>>
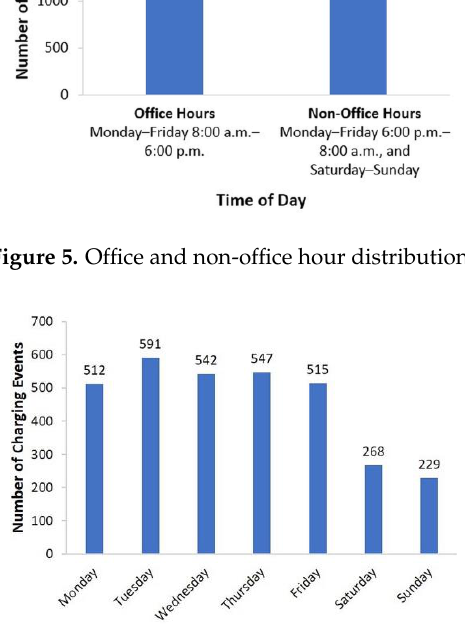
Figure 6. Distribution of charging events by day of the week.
<<
>>
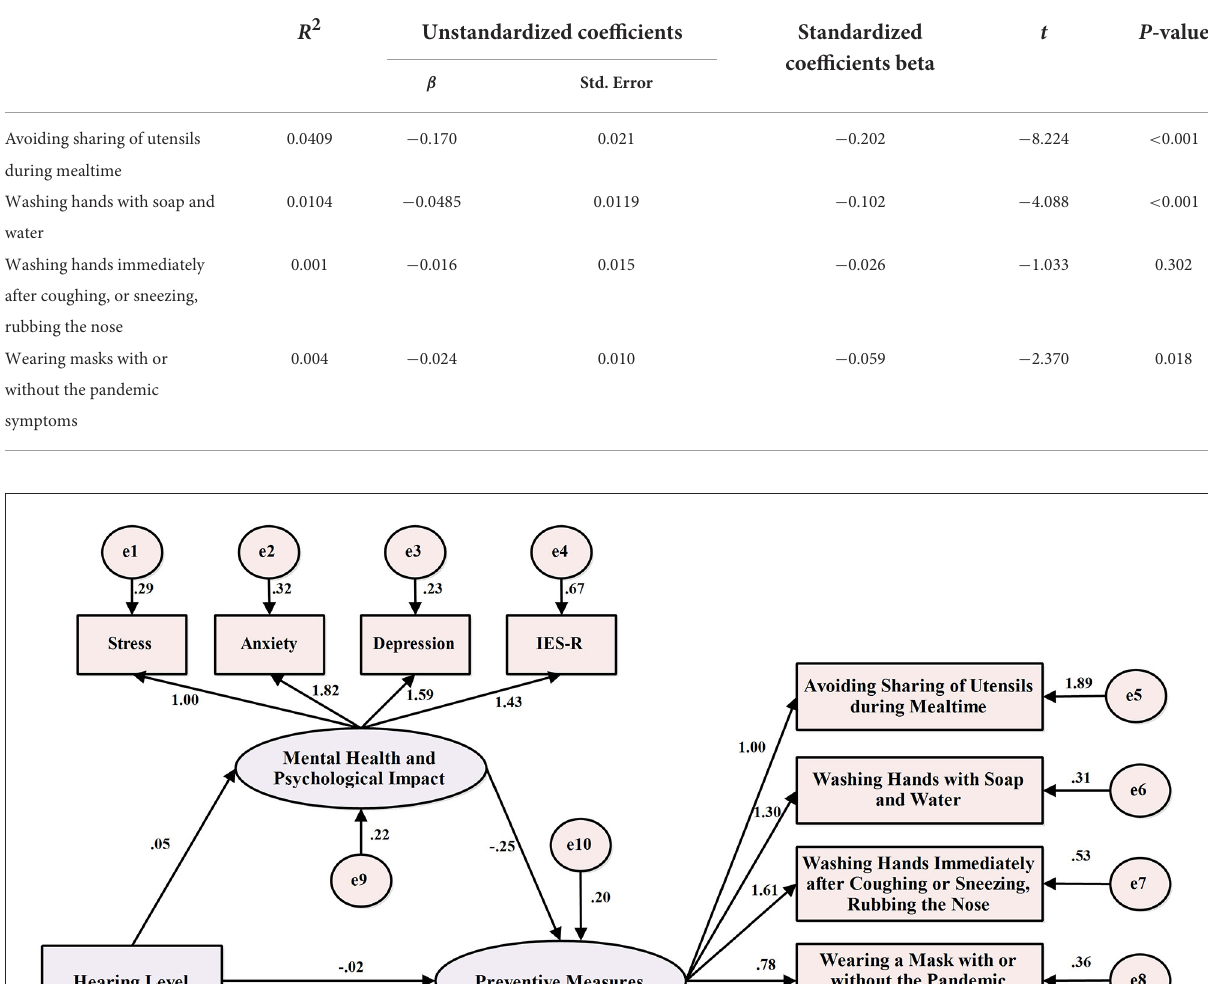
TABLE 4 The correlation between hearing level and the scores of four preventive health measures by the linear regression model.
<<
>>
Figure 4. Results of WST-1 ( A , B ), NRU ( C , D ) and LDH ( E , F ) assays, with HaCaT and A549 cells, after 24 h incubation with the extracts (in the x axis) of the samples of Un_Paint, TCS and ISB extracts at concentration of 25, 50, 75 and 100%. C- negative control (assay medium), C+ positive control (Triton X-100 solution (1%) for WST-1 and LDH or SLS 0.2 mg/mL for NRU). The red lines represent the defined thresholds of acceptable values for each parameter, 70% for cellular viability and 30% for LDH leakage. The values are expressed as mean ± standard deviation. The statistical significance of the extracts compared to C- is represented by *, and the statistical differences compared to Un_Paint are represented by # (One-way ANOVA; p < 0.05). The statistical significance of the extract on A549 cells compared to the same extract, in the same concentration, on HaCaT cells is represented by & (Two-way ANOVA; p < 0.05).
<<
WORK INSTRUCTIONS: Bring together all lines in the records where the word "Figure" is found.

RESULT:
Figure 6. Distribution of charging events by day of the week.
Figure 4. Results of WST-1 ( A , B ), NRU ( C , D ) and LDH ( E , F ) assays, with HaCaT and A549 cells, after 24 h incubation with the extracts (in the x axis) of the samples of Un_Paint, TCS and ISB extracts at concentration of 25, 50, 75 and 100%. C- negative control (assay medium), C+ positive control (Triton X-100 solution (1%) for WST-1 and LDH or SLS 0.2 mg/mL for NRU). The red lines represent the defined thresholds of acceptable values for each parameter, 70% for cellular viability and 30% for LDH leakage. The values are expressed as mean ± standard deviation. The statistical significance of the extracts compared to C- is represented by *, and the statistical differences compared to Un_Paint are represented by # (One-way ANOVA; p < 0.05). The statistical significance of the extract on A549 cells compared to the same extract, in the same concentration, on HaCaT cells is represented by & (Two-way ANOVA; p < 0.05).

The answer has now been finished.